— DIRECTIVE —
Needed from the data below: every line from the one with "-243,7 +243,7 @@" up to and including the one with "410px; top: 400px;", repeated exactly and with nothing else.
————————
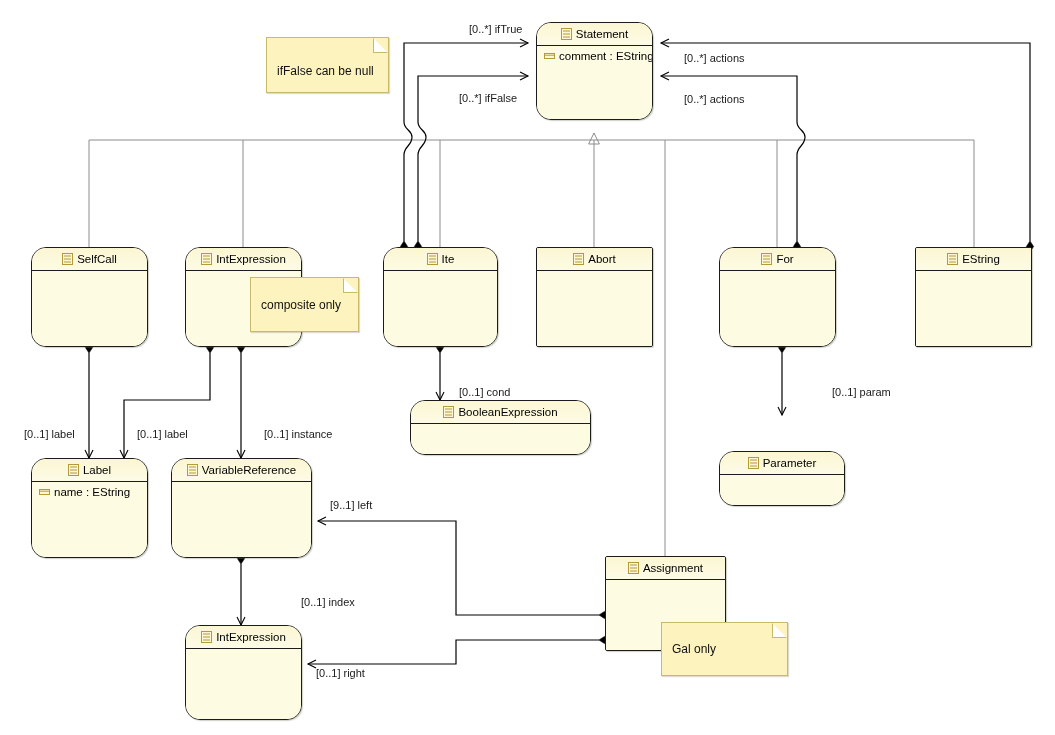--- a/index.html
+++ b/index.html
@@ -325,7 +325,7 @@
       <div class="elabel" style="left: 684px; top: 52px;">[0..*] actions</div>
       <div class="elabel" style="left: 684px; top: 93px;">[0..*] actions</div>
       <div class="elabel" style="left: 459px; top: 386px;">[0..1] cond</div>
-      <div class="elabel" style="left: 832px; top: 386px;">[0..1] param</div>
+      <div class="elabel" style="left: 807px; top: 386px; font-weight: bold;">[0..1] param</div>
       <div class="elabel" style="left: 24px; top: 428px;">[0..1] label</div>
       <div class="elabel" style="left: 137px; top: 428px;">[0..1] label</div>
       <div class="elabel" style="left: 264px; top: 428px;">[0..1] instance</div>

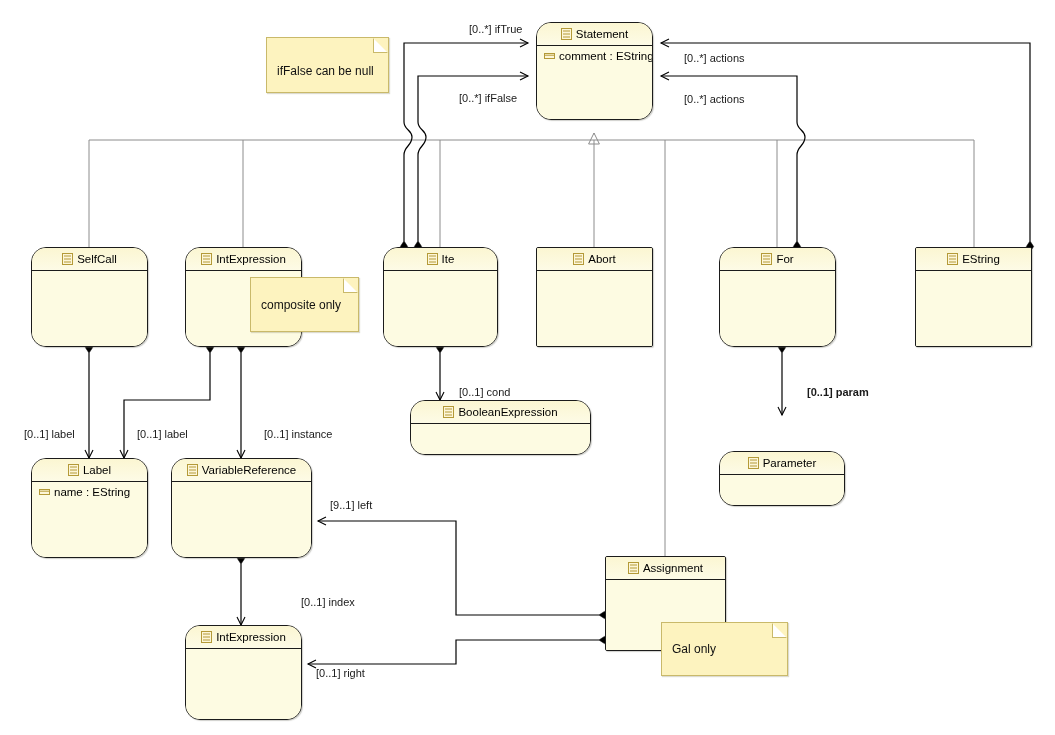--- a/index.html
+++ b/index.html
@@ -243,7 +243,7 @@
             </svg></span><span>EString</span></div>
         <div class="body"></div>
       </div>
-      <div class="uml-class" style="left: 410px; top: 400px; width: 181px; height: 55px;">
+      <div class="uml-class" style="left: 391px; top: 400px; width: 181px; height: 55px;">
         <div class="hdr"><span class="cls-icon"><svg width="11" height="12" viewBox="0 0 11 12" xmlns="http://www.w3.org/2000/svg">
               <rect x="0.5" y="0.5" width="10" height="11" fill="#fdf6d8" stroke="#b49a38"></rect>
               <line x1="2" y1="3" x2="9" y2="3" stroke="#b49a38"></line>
————————
— RESPONSE TO THIS EXERCISE —
@@ -243,7 +243,7 @@
             </svg></span><span>EString</span></div>
         <div class="body"></div>
       </div>
-      <div class="uml-class" style="left: 410px; top: 400px; width: 181px; height: 55px;">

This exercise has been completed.